Director Steve McQueen’s new five-part anthology series, “Small Axe,” takes starts in the late ’60s and ends in the mid-’80s, following the West Indian community in London through the decades. Although each of the films serves as a standalone, the connective tissue is the Black West Indian experience and music — specifically reggae music.

“With Black people in general and in the U.K., music has always been a part of our survival and refuge,” says McQueen, who will appear on Day 2 (Dec. 1) of Variety’s Music for Screens. He is joined by music supervisor Ed Bailie, composer Mica Levi and musician Dennis Bovell.

At the heart of the music of “Small Axe,” McQueen elaborates: “It’s what we hold on to for hope and guidance — be it in hymns, dub, soul, funk and reggae. It’s always been our heartbeat, and that’s how I went into ‘Small Axe,’ with that in mind. … [Reggae] was rebel music. That was the music that was dangerous.”

Bovell, who is a key figure in the lover’s rock genre, notes that reggae music had been swaying towards a biblical theme and was less about love of people. “I just wanted to borrow and make my style,” he says.

At the time, the lover’s rock genre (“Lover’s Rock” is also the title of the second film in the anthology) was very much male-oriented and so he wanted to bring more women into the genre. “I wanted to do a Diana Ross and the Supremes reggae.

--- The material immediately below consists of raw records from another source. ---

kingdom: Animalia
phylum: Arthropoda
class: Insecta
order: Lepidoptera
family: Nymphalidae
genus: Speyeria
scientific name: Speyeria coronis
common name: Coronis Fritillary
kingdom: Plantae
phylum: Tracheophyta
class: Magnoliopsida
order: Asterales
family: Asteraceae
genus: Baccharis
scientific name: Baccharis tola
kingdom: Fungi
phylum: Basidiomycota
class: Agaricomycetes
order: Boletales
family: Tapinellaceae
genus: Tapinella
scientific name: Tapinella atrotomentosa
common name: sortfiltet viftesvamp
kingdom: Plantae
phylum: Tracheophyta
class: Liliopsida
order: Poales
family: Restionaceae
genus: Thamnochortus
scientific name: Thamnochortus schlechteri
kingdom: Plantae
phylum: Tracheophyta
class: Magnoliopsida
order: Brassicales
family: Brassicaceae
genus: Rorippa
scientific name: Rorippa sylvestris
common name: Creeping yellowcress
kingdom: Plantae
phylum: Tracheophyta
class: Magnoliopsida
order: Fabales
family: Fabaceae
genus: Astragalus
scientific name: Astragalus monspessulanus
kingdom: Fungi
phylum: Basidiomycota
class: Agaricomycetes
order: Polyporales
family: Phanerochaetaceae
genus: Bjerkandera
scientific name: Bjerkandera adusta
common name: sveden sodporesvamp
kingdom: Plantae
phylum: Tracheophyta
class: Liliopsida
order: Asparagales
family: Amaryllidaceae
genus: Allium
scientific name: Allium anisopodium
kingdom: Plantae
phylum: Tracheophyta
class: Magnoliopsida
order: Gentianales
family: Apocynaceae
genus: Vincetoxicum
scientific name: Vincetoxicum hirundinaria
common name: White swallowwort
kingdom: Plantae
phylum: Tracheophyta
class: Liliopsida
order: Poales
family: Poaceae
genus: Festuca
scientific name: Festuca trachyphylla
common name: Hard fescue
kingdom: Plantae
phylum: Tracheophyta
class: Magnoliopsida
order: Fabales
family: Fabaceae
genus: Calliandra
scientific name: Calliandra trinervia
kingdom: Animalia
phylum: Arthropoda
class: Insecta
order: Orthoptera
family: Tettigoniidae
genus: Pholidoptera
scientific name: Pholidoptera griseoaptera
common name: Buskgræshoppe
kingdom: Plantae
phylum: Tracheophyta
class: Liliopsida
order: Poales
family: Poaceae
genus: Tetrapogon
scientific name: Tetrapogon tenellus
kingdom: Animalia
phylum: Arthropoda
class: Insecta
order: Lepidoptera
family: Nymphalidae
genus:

I wanted to have a new Gladys Knight.”

McQueen says he and Bovell didn’t have conversations about that particular installment and let Bovell have a free hand because he had lived through that era — he was the era.

On scoring the “Mangrove” installment, Levi stuck to wooden instruments rather than anything plugged in and modern-sounding.

The score was balanced with original songs sourced by Bailie, who adds that it was easier to secure rights to music from Bob Marley’s estate than the lesser-known artists and songs. “Maybe the lack of stature and a lot of instances makes music harder to clear when rights have reverted to people that are hard to track down,” Bailie proffers.